Comme lors des autres voyages, nous avons rencontré de nombreuses personnes en chemin, marchant à pied pendant de longues heures, parce qu’elles n’avaient pas les moyens de se payer une moto ou un autre moyen de transport. Nous avons également fait l’expérience de la solidarité réelle et étroite des gens, qui nous ont offert leurs maisons, nous protégeant de la pluie pendant que nous attendions que la voiture sorte de l’embouteillage boueux. Les sœurs nous ont dit que c’était très naturel de la part des gens : ils sont solidaires sans limites, parce qu’aujourd’hui c’est l’un qui a besoin d’aide, et demain c’est l’autre !

A Kolokoso, notre communauté est composée de trois sœurs, Jeanette Kabeya Nzusi, Rose Mputu Ntumba et Esperance Tseki Kodila, de quatre jeunes aspirantes appelées Marta, Dorothée, Esperance et Annie, et de trois jeunes filles de l’internat . Une sœur travaille à l’école publique de Kolokoso, qui est gérée par l’Eglise, et elle donne également des conseils pédagogiques à Sr Rose et à une autre éducatrice qui accompagnent les 50 enfants de notre école maternelle. Toutes les sœurs sont impliquées dans la pastorale de la paroisse, en particulier dans la catéchèse, et surtout elles accompagnent 4 aspirantes dans la formation que nous appelons « connaissance mutuelle ».

Le samedi 14 décembre a été consacré à passer du temps avec nos sœurs et à partager en communauté. Nous avons également passé du temps avec le père, sa femme et d’autres membres de la famille de notre frère Thecle, qui vit au Pérou.

Le dimanche 15 décembre, nous avons assisté à l’Eucharistie dans l’église de la paroisse Saint Thomas l’Apôtre, où nous avons remarqué les belles peintures sur les murs, et nous avons à nouveau apprécié le partage communautaire après la messe. Puis nous avons visité deux tombes à côté de la chapelle de notre maison : celle de Sr Ángeles Gracia Jimeno, décédée en 1986 à l’âge de 63 ans, et celle de Sr Florence Bindanda, décédée en 1990 à l’âge de 37 ans, la première sœur congolaise décédée.
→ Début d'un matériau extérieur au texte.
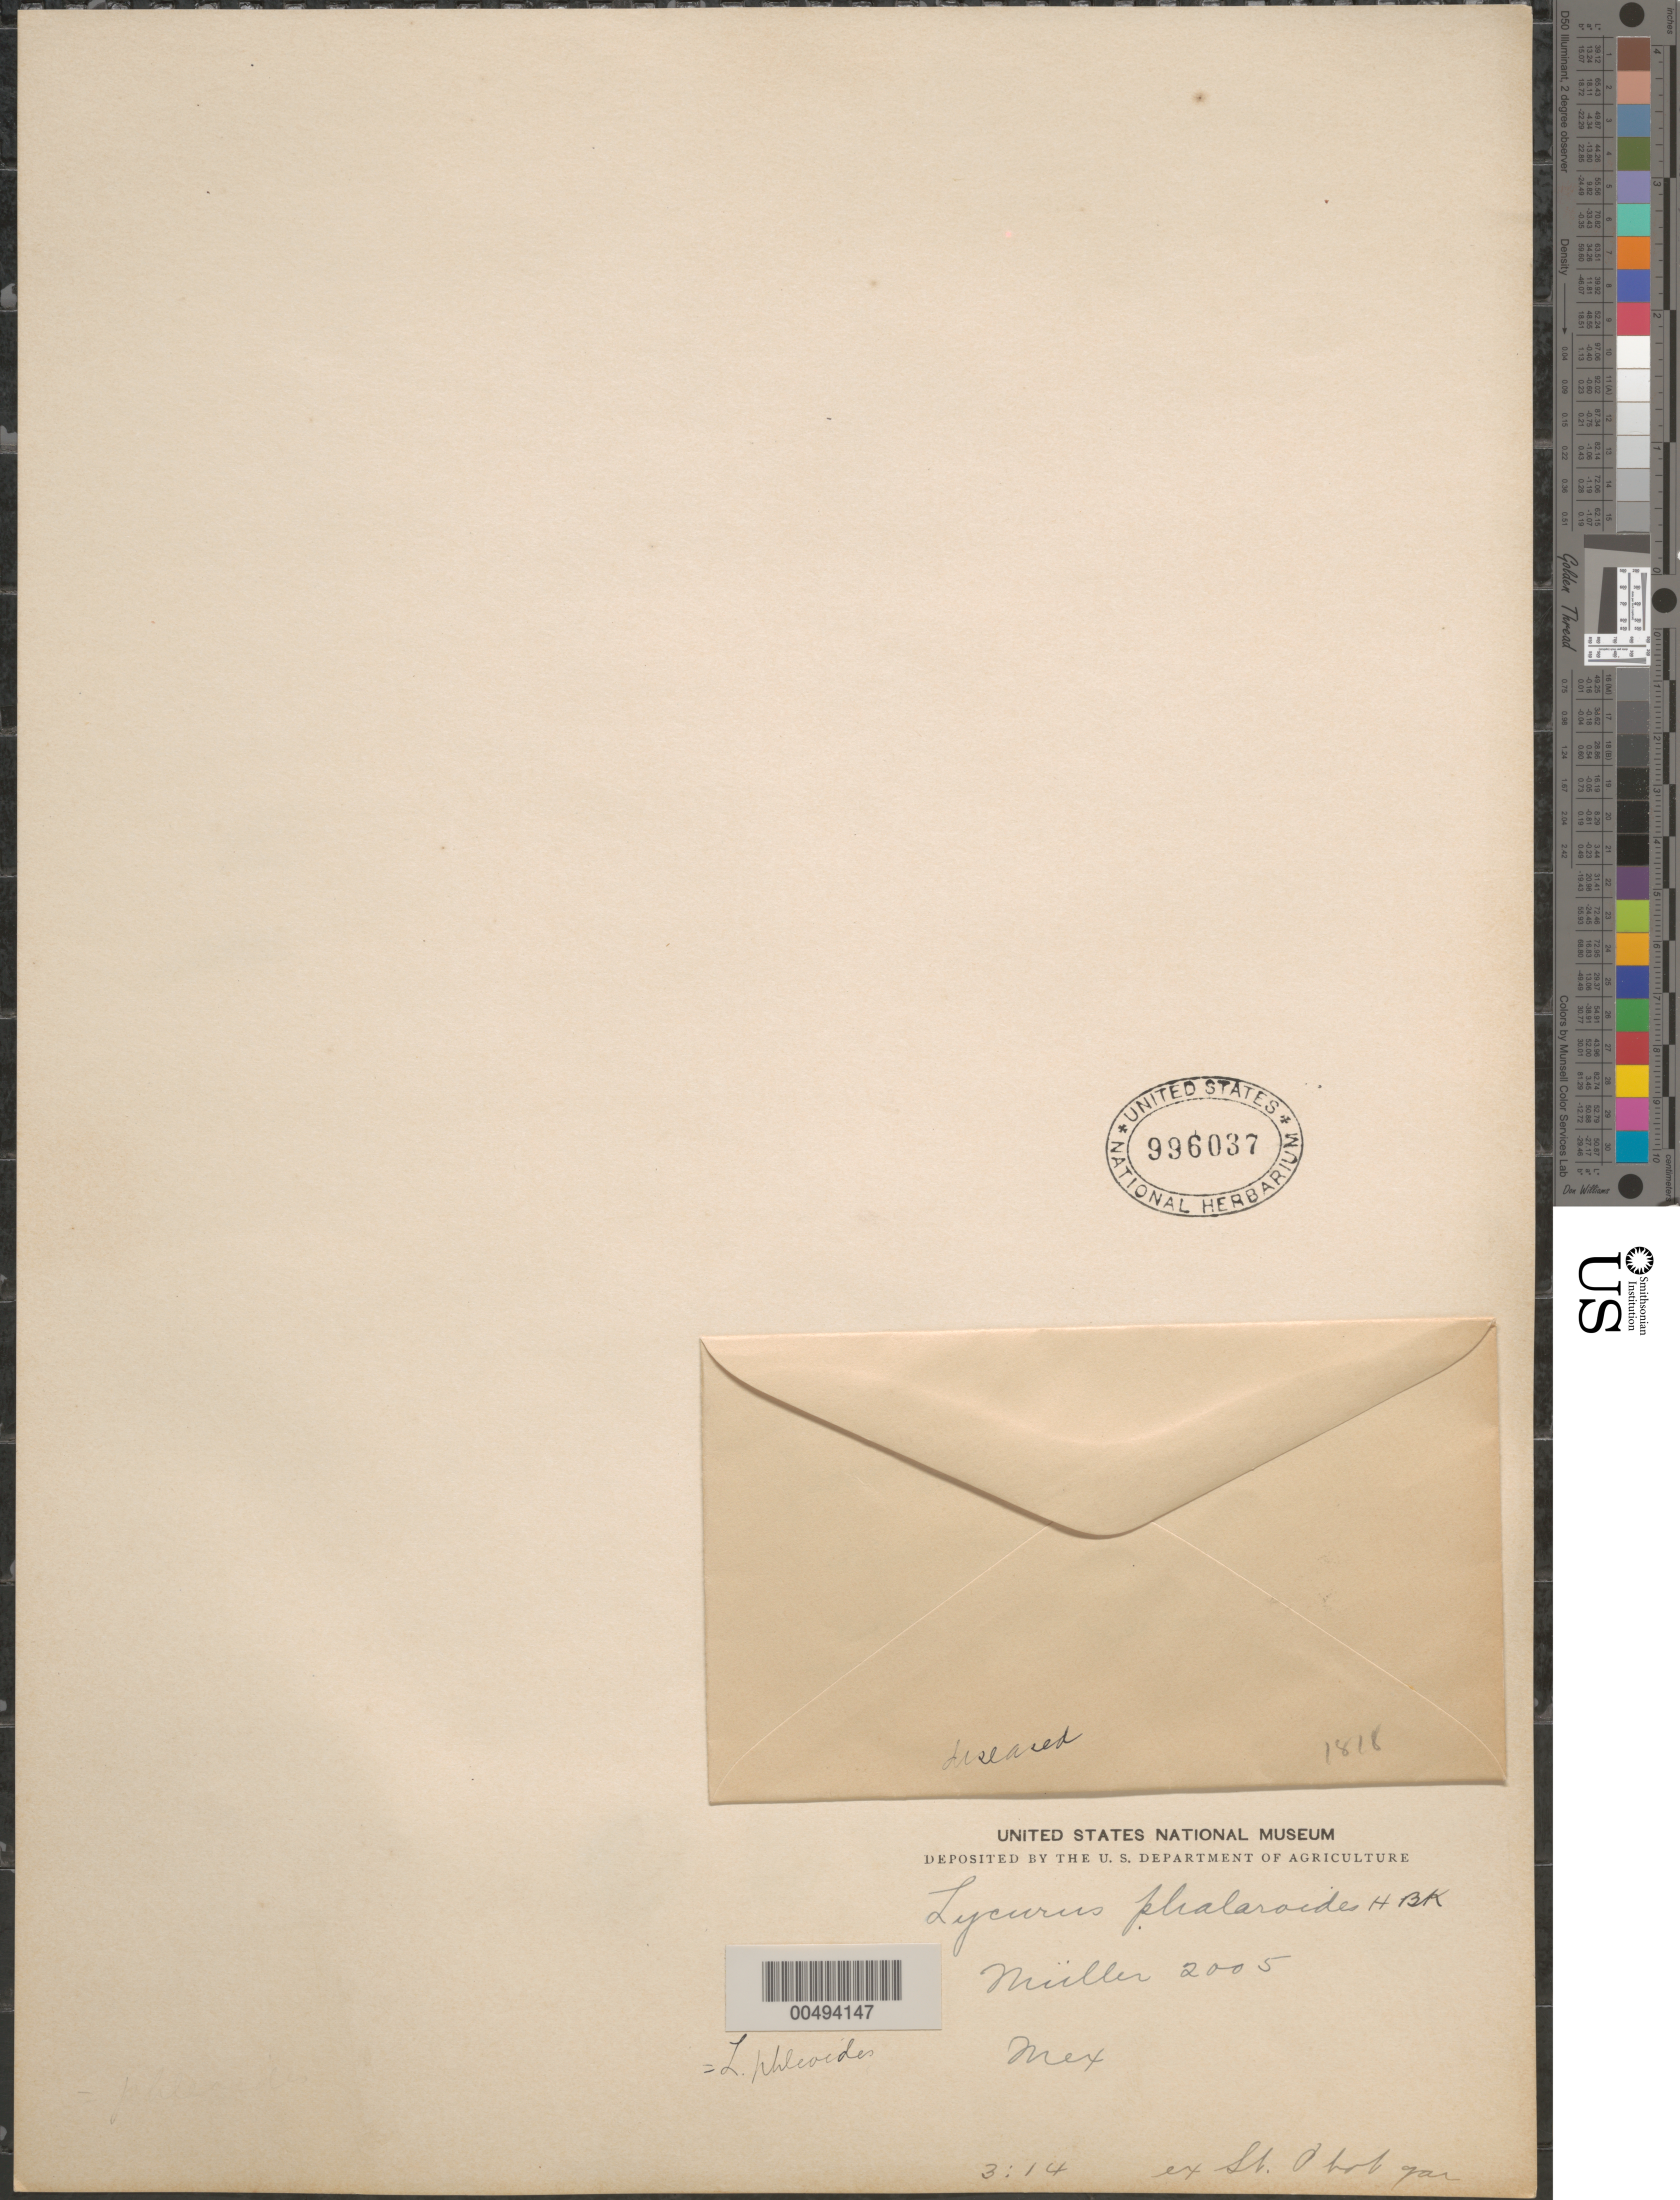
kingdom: Plantae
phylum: Tracheophyta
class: Liliopsida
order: Poales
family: Poaceae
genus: Lycurus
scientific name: Lycurus phleoides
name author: Kunth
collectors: -. Mller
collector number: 2005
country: Mexico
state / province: Durango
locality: San Ramon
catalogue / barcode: US 996037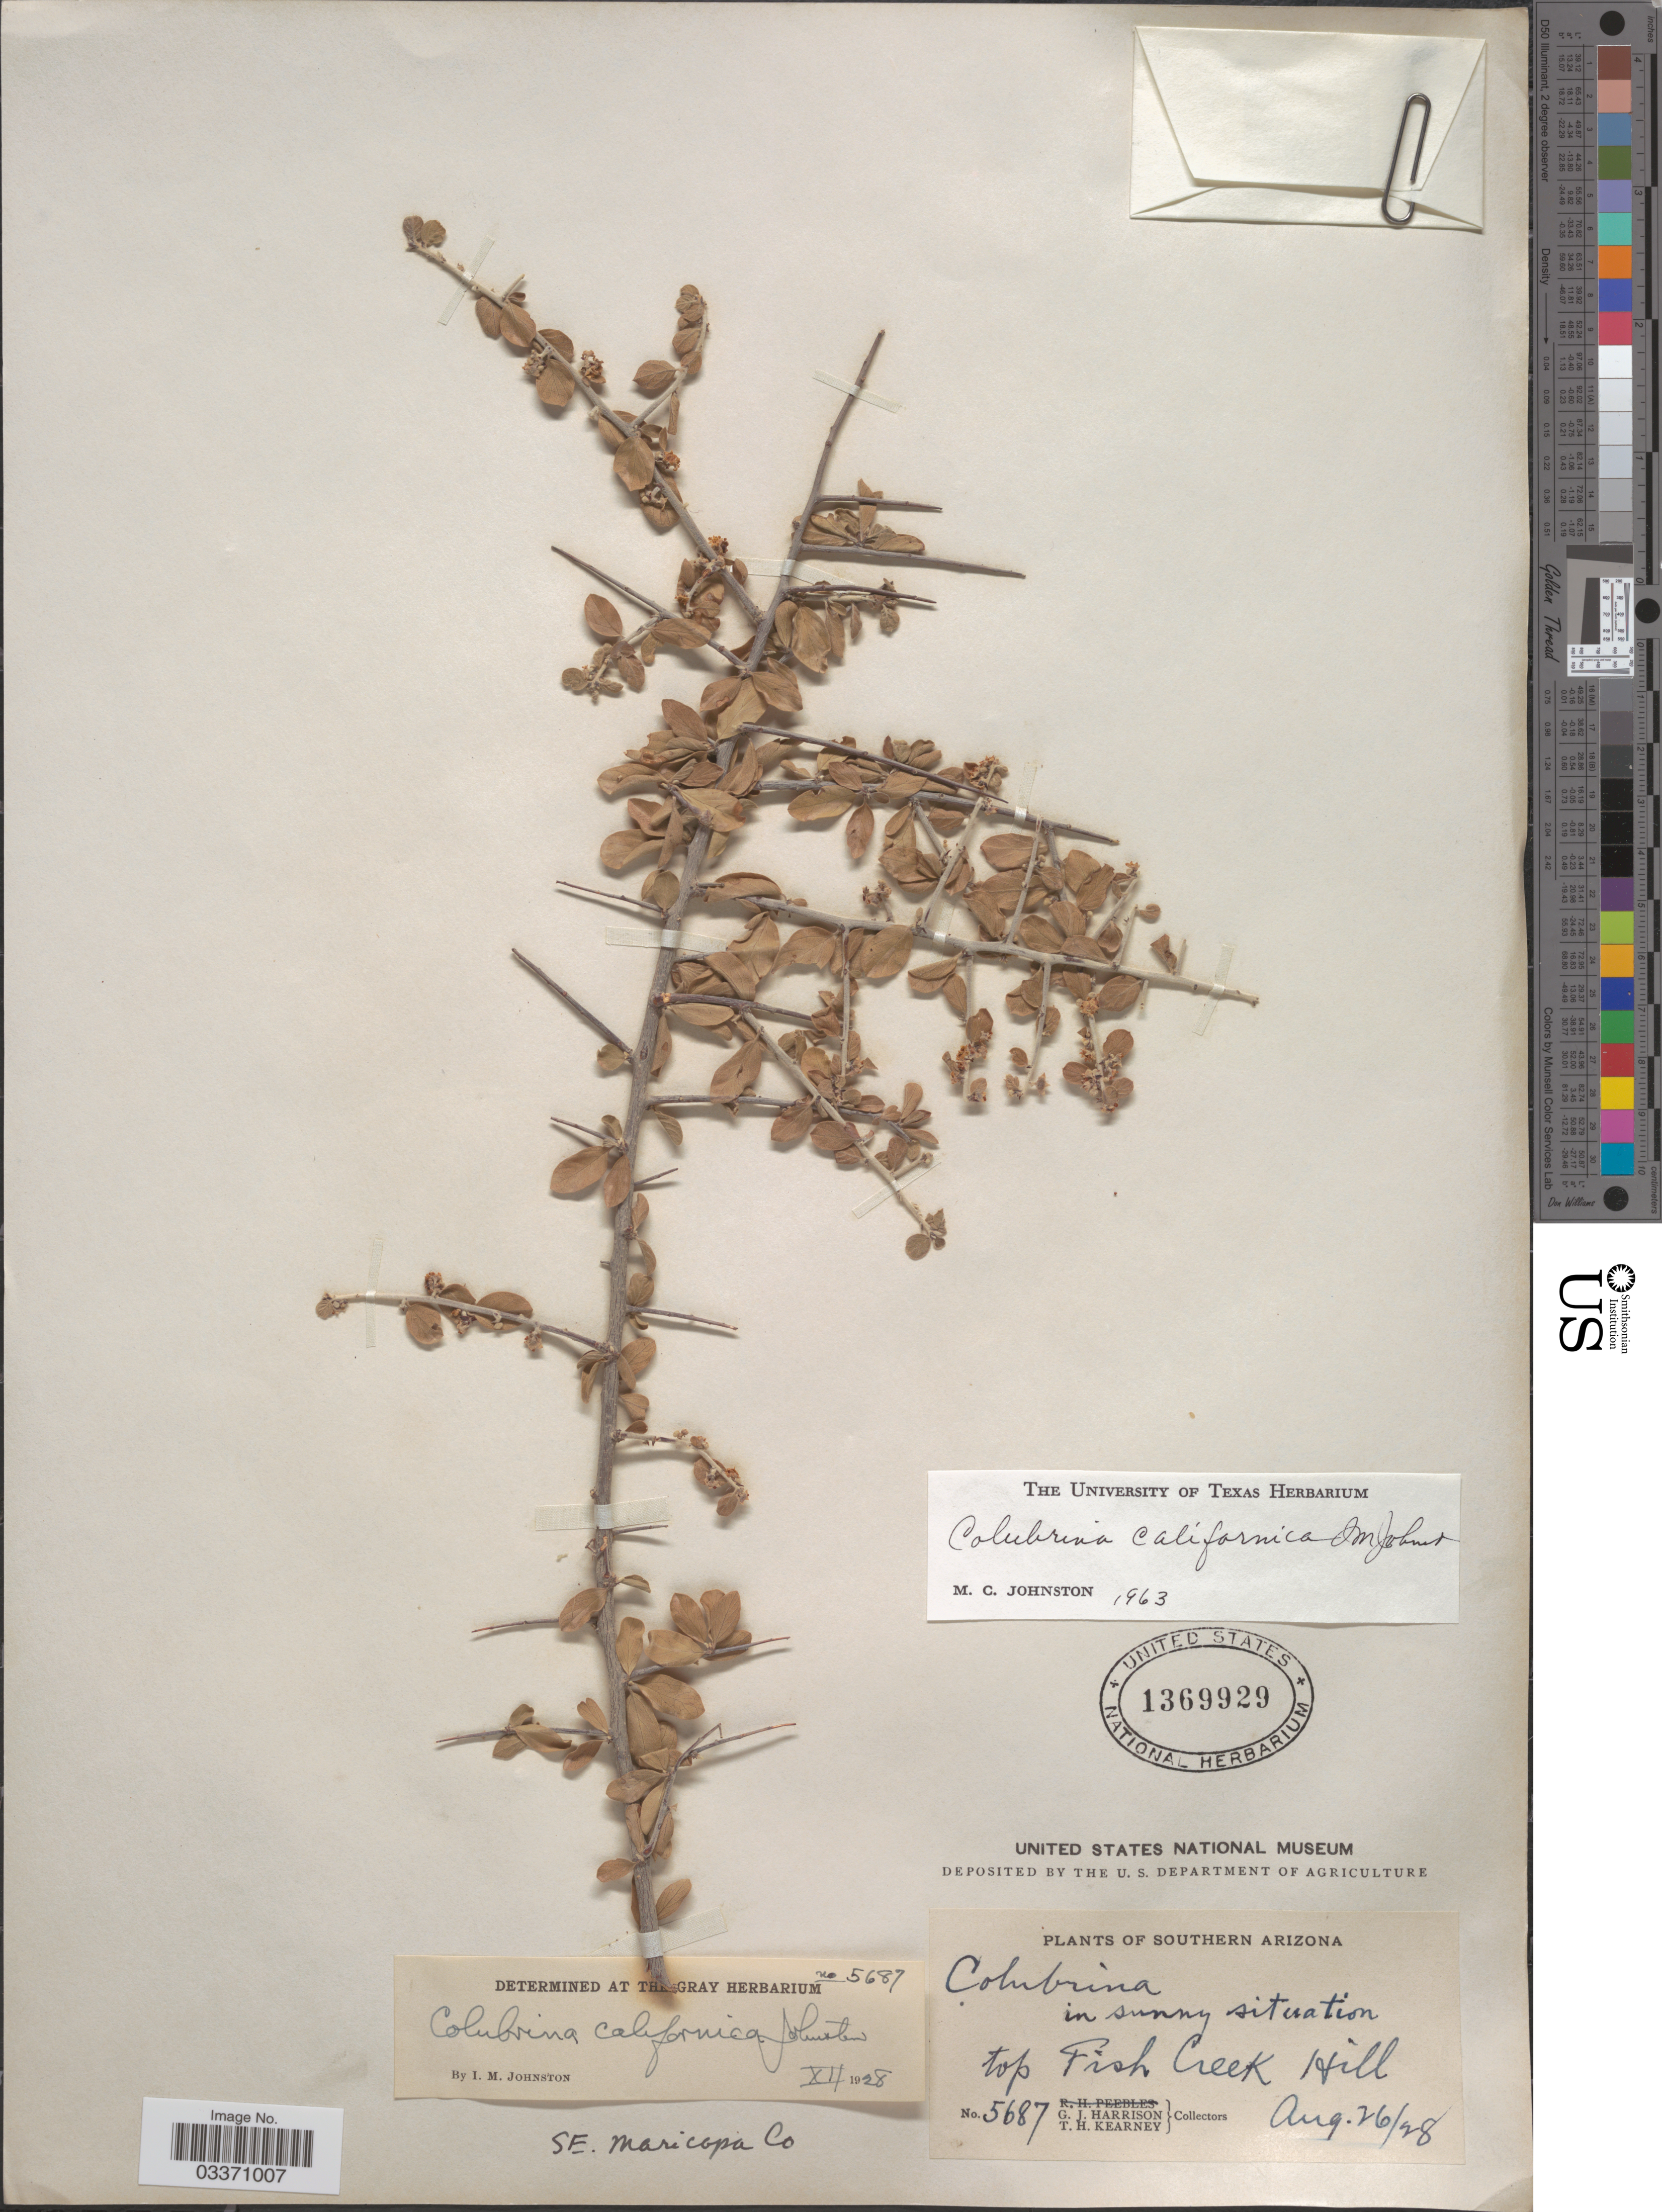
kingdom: Plantae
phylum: Tracheophyta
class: Magnoliopsida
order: Rosales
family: Rhamnaceae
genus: Colubrina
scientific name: Colubrina californica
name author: I.M. Johnst.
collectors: G. J. Harrison & T. H. Kearney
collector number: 5687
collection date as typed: Transcribed d/m/y: 26/8/28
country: United States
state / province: Arizona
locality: In sunny situation top Fish Creek Hill.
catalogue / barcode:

Les aspects qui nous ont le plus marqués à Kolokoso sont les suivants :

  • La faim est une réalité très présente pour la population, qui lutte et résiste avec bravoure aux nombreuses adversités qu’elle rencontre.
  • L’expression « Matondo mingi » en kikongo, la langue prédominante du Kolokoso, signifie « merci beaucoup ».
  • Les sœurs élèvent plus de 30 porcs de race pour aider la communauté, ainsi que de nombreux poulets et chèvres.
  • Nous sommes agitées… à cause des 90 kilomètres que nos juniores parcourent chaque mois pour participer à la rencontre des juniores de la région – plus ou moins 5 congrégations. Il y a des moments où elles doivent dormir dans la forêt parce que la moto qu’elles ont louée, avec difficulté, pour les transporter, est tombée en panne.